İstanbul İsyanları, Başkentte kapıkulu askerleri ve yeniçeriler tarafından çıkarılan isyanlardır. Bu isyanlara çıkartan gereği ilmiye sınıfı mensupları ve halk bazen desteklemiştir. İstanbul İsyanları nedenleri;
1. Merkezi otoritenin zayıflaması
2. Çocuk yaşta şehzadelerin tahta çıkmasına bağlı olarak saray kadınları ve devlet adamlarının yönetime karışması
3. Ekonominin bozulmasına bağlı olarak yeniçerilere düşük ayarlı akçe ile ulufe maaşı ödenmesi
4. Cülus bahşişi almak için yeniçerilerin sık sık padişah değişikliğine gitmek istemesi
5. Çıkarları elden giden bazı devlet adamı ve ulemaların yeniçerileri kışkırtmasıdır.
İstanbul isyanlarının en önemlileri III. Murat, II. Osman, IV. Murat ve IV. Mehmet zamanlarında yaşanmıştır.
III. Murat: Bu dönemde çıkan ilk isyandır. Ekonomik nedene bağlı olan isyanda yeniçeriler istekleri olan defterdarın öldürülmesi üzerine isyanı sona erdirmişlerdir.
II. Osman: İstanbul isyanları içerisinde sonuçları itibariyle en önemli olan ve sonraki dönemleri etkileyen isyandır. Yeniçeri ocağını kaldırmayı düşünen Genç Osman’ın bu düşüncesi üzerine ayaklanan yeniçeriler padişahı öldürmüşlerdir. Yeniçeriler Osmanlı tarihinde ilk kez padişahı öldürmüşlerdir.

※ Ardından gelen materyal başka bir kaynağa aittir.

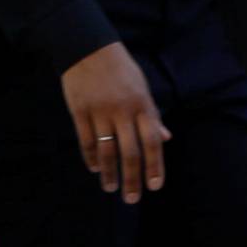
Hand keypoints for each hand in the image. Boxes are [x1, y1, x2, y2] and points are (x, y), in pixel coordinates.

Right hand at [61, 42, 169, 202]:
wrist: (87, 47)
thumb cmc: (120, 69)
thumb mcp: (142, 88)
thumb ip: (152, 115)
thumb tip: (166, 138)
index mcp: (142, 105)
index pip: (152, 142)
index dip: (155, 166)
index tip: (155, 186)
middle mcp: (123, 111)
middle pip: (130, 152)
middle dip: (133, 179)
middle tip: (132, 199)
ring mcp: (100, 112)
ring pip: (107, 151)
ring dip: (110, 173)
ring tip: (111, 188)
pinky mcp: (80, 111)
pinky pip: (86, 140)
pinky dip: (91, 157)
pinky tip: (95, 169)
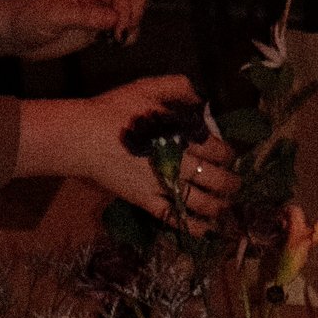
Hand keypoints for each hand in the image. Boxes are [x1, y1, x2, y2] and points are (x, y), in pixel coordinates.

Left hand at [4, 0, 146, 68]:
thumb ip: (84, 16)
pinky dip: (123, 38)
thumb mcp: (54, 16)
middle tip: (118, 36)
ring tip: (114, 41)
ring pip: (131, 15)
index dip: (126, 13)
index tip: (115, 32)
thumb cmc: (28, 19)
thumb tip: (112, 19)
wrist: (15, 34)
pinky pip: (120, 30)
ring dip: (131, 29)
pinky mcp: (94, 30)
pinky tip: (109, 44)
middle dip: (134, 18)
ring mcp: (97, 13)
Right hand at [62, 76, 236, 232]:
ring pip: (202, 202)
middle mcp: (179, 162)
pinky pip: (175, 217)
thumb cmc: (114, 110)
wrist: (83, 136)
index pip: (219, 150)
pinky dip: (193, 227)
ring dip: (219, 207)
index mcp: (183, 135)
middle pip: (217, 178)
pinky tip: (204, 230)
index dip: (229, 155)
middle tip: (234, 185)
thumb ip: (178, 87)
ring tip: (223, 208)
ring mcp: (163, 184)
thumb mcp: (148, 87)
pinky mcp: (146, 201)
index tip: (228, 157)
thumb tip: (201, 100)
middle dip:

IV. Murat Cülus bahşişini bahane ederek ayaklanan yeniçerilere istedikleri verilmiştir. Küçük yaşta tahta çıktığı için yönetimde annesinin ve devlet adamlarının etkisinde kalan padişah daha sonra otoriteyi sağlamıştır. IV. Murat sert tedbirler alarak isyanları bastırmıştır.
IV. Mehmet: Yeniçeriler padişahın tahta çıkışından sonra ayarı düşük akçe ile verilen maaşı bahane ederek isyan etmişlerdir. Yaklaşık 30 devlet adamının öldürülmesini isteyen yeniçeriler isteklerine ulaşmışlar ve bu devlet adamlarını çınar ağacında asarak isyanlarını sona erdirmişlerdir. Bu olay tarihimize Vaka-i Vakvakiye (Çınar Vakası) olarak geçmiştir.
İstanbul isyanlarının sonuçları;
1. Padişahların otoritesi zayıflayarak yeniçerilerin yönetimdeki etkisi artmıştır.
2. Merkezi otoritede sıkıntılar artmış ve yönetimdeki istikrar bozulmuştur.
3. Yeniçeriler önemli bir güç haline gelmişlerdir. Ocak devlet içindir anlayışı yerine devlet ocak içindir anlayışı egemen olmaya başlamıştır.
İstanbul isyanları devletin rejimine karşı değil şahıslara karşı yapılmıştır.